Make your reply a word-for-word repeat of the records.

(Dataset entries)
++++++++++
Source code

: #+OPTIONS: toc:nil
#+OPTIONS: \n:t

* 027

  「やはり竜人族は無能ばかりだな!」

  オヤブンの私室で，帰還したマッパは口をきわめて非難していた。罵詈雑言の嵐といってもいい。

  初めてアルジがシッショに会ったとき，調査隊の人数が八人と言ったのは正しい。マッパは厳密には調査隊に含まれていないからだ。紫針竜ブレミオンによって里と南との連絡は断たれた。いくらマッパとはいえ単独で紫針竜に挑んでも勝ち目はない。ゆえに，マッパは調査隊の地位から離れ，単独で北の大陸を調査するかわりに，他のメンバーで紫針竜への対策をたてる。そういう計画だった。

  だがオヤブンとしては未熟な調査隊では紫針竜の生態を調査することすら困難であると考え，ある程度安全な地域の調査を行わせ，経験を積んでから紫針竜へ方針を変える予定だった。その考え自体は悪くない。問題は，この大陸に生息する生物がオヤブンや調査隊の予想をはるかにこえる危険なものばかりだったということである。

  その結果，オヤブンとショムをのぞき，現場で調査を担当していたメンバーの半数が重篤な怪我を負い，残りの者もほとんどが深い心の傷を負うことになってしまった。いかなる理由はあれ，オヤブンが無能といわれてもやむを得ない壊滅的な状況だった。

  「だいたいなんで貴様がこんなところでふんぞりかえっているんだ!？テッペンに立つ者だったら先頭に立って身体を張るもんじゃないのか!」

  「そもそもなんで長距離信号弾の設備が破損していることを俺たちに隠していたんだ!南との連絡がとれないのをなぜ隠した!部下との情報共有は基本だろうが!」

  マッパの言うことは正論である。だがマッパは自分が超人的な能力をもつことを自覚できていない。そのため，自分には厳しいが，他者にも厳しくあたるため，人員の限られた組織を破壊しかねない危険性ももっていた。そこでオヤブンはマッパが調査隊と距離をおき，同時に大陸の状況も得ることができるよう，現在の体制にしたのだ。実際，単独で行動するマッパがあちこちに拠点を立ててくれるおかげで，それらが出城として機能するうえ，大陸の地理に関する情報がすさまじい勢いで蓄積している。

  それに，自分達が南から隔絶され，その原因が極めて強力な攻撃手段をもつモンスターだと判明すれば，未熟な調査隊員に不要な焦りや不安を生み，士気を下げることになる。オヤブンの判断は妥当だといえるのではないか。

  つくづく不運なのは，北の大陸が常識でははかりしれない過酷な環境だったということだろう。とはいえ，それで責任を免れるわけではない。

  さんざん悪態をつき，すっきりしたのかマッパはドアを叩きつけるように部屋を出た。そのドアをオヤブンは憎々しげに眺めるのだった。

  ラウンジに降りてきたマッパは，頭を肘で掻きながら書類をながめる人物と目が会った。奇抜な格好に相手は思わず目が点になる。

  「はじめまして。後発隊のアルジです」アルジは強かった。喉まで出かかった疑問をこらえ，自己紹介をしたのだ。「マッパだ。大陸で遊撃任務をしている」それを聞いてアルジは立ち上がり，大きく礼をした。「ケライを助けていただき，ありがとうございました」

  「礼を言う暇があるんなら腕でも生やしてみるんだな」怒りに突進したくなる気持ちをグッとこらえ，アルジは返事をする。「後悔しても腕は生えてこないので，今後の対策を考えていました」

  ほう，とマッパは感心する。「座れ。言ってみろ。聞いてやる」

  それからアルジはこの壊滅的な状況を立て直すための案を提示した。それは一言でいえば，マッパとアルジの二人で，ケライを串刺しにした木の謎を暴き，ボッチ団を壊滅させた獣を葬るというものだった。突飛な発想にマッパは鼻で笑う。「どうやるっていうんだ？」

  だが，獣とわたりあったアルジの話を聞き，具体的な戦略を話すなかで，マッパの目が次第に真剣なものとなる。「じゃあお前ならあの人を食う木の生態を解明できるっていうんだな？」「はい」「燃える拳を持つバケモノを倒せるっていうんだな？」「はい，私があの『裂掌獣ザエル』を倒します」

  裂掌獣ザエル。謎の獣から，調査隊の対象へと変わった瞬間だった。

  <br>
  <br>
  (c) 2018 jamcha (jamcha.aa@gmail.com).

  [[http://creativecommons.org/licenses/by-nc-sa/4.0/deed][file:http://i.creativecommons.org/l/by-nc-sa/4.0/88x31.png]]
++++++++++
**EXERCISE SOLUTION**
Source code

: #+OPTIONS: toc:nil
#+OPTIONS: \n:t

* 027

  「やはり竜人族は無能ばかりだな!」

  オヤブンの私室で，帰還したマッパは口をきわめて非難していた。罵詈雑言の嵐といってもいい。

  初めてアルジがシッショに会ったとき，調査隊の人数が八人と言ったのは正しい。マッパは厳密には調査隊に含まれていないからだ。紫針竜ブレミオンによって里と南との連絡は断たれた。いくらマッパとはいえ単独で紫針竜に挑んでも勝ち目はない。ゆえに，マッパは調査隊の地位から離れ，単独で北の大陸を調査するかわりに，他のメンバーで紫針竜への対策をたてる。そういう計画だった。

  だがオヤブンとしては未熟な調査隊では紫針竜の生態を調査することすら困難であると考え，ある程度安全な地域の調査を行わせ，経験を積んでから紫針竜へ方針を変える予定だった。その考え自体は悪くない。問題は，この大陸に生息する生物がオヤブンや調査隊の予想をはるかにこえる危険なものばかりだったということである。

  その結果，オヤブンとショムをのぞき，現場で調査を担当していたメンバーの半数が重篤な怪我を負い，残りの者もほとんどが深い心の傷を負うことになってしまった。いかなる理由はあれ，オヤブンが無能といわれてもやむを得ない壊滅的な状況だった。

  「だいたいなんで貴様がこんなところでふんぞりかえっているんだ!？テッペンに立つ者だったら先頭に立って身体を張るもんじゃないのか!」

  「そもそもなんで長距離信号弾の設備が破損していることを俺たちに隠していたんだ!南との連絡がとれないのをなぜ隠した!部下との情報共有は基本だろうが!」

  マッパの言うことは正論である。だがマッパは自分が超人的な能力をもつことを自覚できていない。そのため，自分には厳しいが，他者にも厳しくあたるため，人員の限られた組織を破壊しかねない危険性ももっていた。そこでオヤブンはマッパが調査隊と距離をおき，同時に大陸の状況も得ることができるよう，現在の体制にしたのだ。実際，単独で行動するマッパがあちこちに拠点を立ててくれるおかげで，それらが出城として機能するうえ，大陸の地理に関する情報がすさまじい勢いで蓄積している。

  それに，自分達が南から隔絶され，その原因が極めて強力な攻撃手段をもつモンスターだと判明すれば，未熟な調査隊員に不要な焦りや不安を生み，士気を下げることになる。オヤブンの判断は妥当だといえるのではないか。

  つくづく不運なのは，北の大陸が常識でははかりしれない過酷な環境だったということだろう。とはいえ，それで責任を免れるわけではない。

  さんざん悪態をつき，すっきりしたのかマッパはドアを叩きつけるように部屋を出た。そのドアをオヤブンは憎々しげに眺めるのだった。

  ラウンジに降りてきたマッパは，頭を肘で掻きながら書類をながめる人物と目が会った。奇抜な格好に相手は思わず目が点になる。

  「はじめまして。後発隊のアルジです」アルジは強かった。喉まで出かかった疑問をこらえ，自己紹介をしたのだ。「マッパだ。大陸で遊撃任務をしている」それを聞いてアルジは立ち上がり，大きく礼をした。「ケライを助けていただき，ありがとうございました」

  「礼を言う暇があるんなら腕でも生やしてみるんだな」怒りに突進したくなる気持ちをグッとこらえ，アルジは返事をする。「後悔しても腕は生えてこないので，今後の対策を考えていました」

  ほう，とマッパは感心する。「座れ。言ってみろ。聞いてやる」

  それからアルジはこの壊滅的な状況を立て直すための案を提示した。それは一言でいえば，マッパとアルジの二人で，ケライを串刺しにした木の謎を暴き，ボッチ団を壊滅させた獣を葬るというものだった。突飛な発想にマッパは鼻で笑う。「どうやるっていうんだ？」

  だが，獣とわたりあったアルジの話を聞き，具体的な戦略を話すなかで，マッパの目が次第に真剣なものとなる。「じゃあお前ならあの人を食う木の生態を解明できるっていうんだな？」「はい」「燃える拳を持つバケモノを倒せるっていうんだな？」「はい，私があの『裂掌獣ザエル』を倒します」

  裂掌獣ザエル。謎の獣から，調査隊の対象へと変わった瞬間だった。

  <br>
  <br>
  (c) 2018 jamcha (jamcha.aa@gmail.com).

  [[http://creativecommons.org/licenses/by-nc-sa/4.0/deed][file:http://i.creativecommons.org/l/by-nc-sa/4.0/88x31.png]]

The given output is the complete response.